● Fragmento citado:
──────────

POR Bibiano Moreno Montes de Oca
Los juegos infantiles de Corea del Sur son tan endemoniadamente complicados como su idioma, ya sea hablado o escrito, igual que como ocurre en el resto del continente asiático: el árabe de Arabia, el hindú de la India, el chino mandarín de China, el japonés de Japón, etcétera. Al menos así se ve a simple vista, pero eso no es ningún problema para los dos protagonistas participantes de la serie surcoreana titulada El juego del calamar (números 456 y 218, respectivamente), que ya desde niños lo practicaban en su populoso barrio, pero sin que entonces ello representara un peligro mortal para los jugadores.
La serie de la plataforma Netflix es todo un fenómeno que ha llamado la atención en muchas partes del mundo por el brutal proceso de una serie de seis juegos en la que los participantes van perdiendo la vida, ya sea masivamente o porque les tocó la mala suerte de ser destruidos en grupos de diez, como ocurre en el juego de la cuerda, que es el tercero en el orden en el que se desarrollan. Así, sin ser original, El juego del calamar nos remite de manera directa a Batalla real, la cinta japonesa más emblemática en este tipo de concursos en los que el premio es quedar con vida hasta el final.

──────────

● Conjunto de tareas:
1. En el fragmento citado sobre El juego del calamar, ¿qué lugar ocupa el juego de la cuerda en el orden de los seis juegos?
2. Continúa el texto sobre El juego del calamar a partir de su última oración.

● Datos registrados:

──────────

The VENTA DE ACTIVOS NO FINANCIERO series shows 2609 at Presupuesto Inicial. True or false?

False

──────────

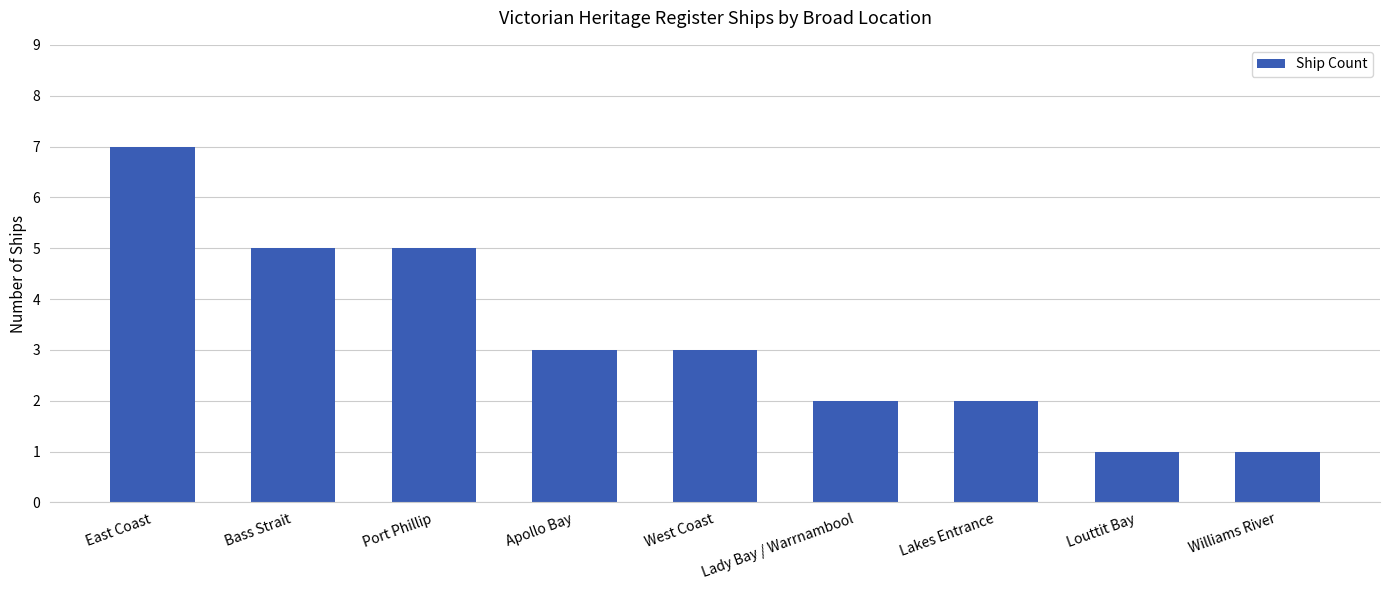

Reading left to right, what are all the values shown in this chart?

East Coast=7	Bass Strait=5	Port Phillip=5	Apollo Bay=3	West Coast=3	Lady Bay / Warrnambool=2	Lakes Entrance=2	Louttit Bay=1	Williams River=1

──────────

● Tus respuestas:
1. Es el tercero.

2.
Pero la serie no se queda solamente en su similitud con la nipona Batalla real, sino que también guiña el ojo a Hostal 3 (la peor de la trilogía, tanto porque ya no la dirige Eli Roth y porque la historia tiene lugar en Estados Unidos, no en la Europa Oriental, como las dos anteriores), con unos aficionados VIP que pagan grandes fortunas por ser testigos de su desarrollo a partir del quinto y sexto juego en los que participan los jugadores que aún han sobrevivido. De igual forma, al menos en lo sádico y mortífero de los concursos, aunque aquí involuntariamente, la serie nos recuerda a la saga de Saw, en la que el asesino serial Jigsaw concluye su rollo siempre con la escalofriante frase: “Que comience el juego”.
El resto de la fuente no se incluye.